Overview

Exciting new studies investigating a new type of therapy called immunotherapy are underway for patients with breast cancer. Immunotherapy works by re-training the body’s immune system to fight cancer. This type of therapy holds great promise to prevent cancer from coming back and to help patient’s live longer and enjoy better quality of life after fighting cancer.  When people get sick with breast cancer, the body’s immune system works to recognize the cancer cells and tries to eliminate them. However, the tumor cells send signals to turn the immune system off and then the immune cells cannot do their job to recognize the tumor cells as ‘foreign’. This allows the tumors to grow and eventually spread and kill people. We are working toward discovering what immune cell types, are able to get inside of tumors and how they work to prevent the appropriate immune response, this is called immunosuppression. Once we identify these immunosuppressive signals we can design therapies that will reverse these signals and improve elimination of tumor cells using the body’s natural defenses.

By combining new types of treatment that eliminate the immunosuppressive signals with traditional immunotherapy, we hope to improve response rates in patients. We will also determine if the other cells that make up tumors are different when they are found inside tumors in the breast versus when they are found in tumors that have moved outside the breast (i.e. in metastatic disease).

We collaborate with other labs internationally to achieve these goals. One example of new technologies that we use is called single cell RNA sequencing, which decodes the gene expression profiles of each individual cell in a tumor sample, giving us a near-complete picture of all the different cells present and their characteristics. We can use this technology to evaluate thousands of genes in tens of thousands of cells and track each cell following different types of experimental treatments. An example of one of our most recent discoveries using this technology, is that one of the immune cells called macrophages, change their identity when the move into tumors and promote tumor growth. We found a target on these macrophages that can be blocked using new drugs that change the macrophages back to supporting the immune response and eliminating tumor cells instead of supporting their growth. We are currently performing experiments to test this drug in the lab and hope to bring this to patients in the form of phase I-II clinical trials soon.

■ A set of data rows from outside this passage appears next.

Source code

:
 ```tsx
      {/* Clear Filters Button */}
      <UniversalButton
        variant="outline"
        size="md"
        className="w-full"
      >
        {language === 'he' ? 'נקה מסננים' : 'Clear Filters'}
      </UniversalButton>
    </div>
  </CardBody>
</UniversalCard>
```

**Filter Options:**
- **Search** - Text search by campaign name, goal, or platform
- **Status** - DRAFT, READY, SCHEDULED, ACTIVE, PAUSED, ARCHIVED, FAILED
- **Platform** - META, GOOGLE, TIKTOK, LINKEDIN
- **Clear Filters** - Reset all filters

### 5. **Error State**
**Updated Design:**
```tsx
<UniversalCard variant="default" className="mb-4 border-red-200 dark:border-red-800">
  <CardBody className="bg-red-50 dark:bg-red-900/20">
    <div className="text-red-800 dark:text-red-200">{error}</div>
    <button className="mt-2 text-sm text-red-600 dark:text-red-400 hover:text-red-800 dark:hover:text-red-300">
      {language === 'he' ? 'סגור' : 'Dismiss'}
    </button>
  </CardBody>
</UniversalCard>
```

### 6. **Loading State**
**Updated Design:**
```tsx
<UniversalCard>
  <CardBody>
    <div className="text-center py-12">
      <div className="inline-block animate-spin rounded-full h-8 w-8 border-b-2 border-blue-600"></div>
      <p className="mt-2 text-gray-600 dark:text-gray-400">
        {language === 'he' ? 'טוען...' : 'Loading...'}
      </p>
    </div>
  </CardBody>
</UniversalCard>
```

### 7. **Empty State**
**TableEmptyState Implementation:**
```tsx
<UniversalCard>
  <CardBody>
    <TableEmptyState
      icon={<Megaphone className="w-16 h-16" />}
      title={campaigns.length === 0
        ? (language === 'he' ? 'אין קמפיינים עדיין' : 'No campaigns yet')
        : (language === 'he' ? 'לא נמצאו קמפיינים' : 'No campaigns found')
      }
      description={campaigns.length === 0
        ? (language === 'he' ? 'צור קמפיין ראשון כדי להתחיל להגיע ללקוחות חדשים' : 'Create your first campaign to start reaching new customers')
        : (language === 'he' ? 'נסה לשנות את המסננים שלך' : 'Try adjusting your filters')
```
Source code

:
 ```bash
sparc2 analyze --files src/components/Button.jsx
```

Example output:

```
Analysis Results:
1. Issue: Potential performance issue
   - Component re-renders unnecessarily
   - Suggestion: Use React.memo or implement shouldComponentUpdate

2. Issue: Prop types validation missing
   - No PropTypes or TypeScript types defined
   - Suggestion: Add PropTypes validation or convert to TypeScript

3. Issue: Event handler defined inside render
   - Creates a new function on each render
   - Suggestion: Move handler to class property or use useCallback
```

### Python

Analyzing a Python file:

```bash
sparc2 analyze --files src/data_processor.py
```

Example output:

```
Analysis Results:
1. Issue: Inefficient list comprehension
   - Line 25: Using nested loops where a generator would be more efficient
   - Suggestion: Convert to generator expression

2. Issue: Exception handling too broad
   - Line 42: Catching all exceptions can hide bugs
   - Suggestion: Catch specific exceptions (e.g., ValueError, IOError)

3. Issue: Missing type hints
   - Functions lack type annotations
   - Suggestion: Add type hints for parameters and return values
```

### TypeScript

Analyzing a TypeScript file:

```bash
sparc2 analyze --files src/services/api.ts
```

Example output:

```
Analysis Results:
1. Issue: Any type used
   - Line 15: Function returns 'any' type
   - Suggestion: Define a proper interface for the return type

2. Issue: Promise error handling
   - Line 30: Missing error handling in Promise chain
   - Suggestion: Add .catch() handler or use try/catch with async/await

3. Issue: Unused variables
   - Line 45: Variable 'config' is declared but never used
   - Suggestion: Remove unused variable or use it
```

This type of technology as well as other cutting edge experiments will help us determine with great precision the developmental origin, susceptibility to treatment and overall functional role of different immune cells within tumors and metastatic sites. Overall, these discoveries could revolutionize how we treat patients with breast cancer and help people live longer and happier lives.

A long term goal of immunotherapy is to significantly prolong the lives of patients with breast cancer without the toxicity of traditional chemotherapy. Unlike chemotherapy, the beneficial effects of immunotherapy continue to work even after treatment has stopped. These lasting effects translate to years of improved quality of life and disease stability even in cases where breast cancer has spread to other organs in the body. One hurdle that needs to be overcome is to broaden the approval of immunotherapy to include more patients diagnosed with breast cancer.

To help bring this life saving therapy to more patients, we need to determine how to improve its effects. In the short term, my work will contribute to understanding how to improve the beneficial effects of immunotherapy by combining it with low dose chemotherapy. There are studies that suggest this combination may even be more beneficial in recruitment of the immune system than when given with full doses of chemotherapy. The other benefit of this approach would be that it is less toxic and prolongs disease free survival. I have designed experiments that will investigate what dose of chemotherapy will work to maximize the benefit of the body’s own immune system and minimize toxicity.

Our work also aims to learn about the differences in the immune response when a patient’s cancer is confined to the breast versus when it has spread throughout the body. These findings will help make immunotherapy part of the standard of care for patients with breast cancer.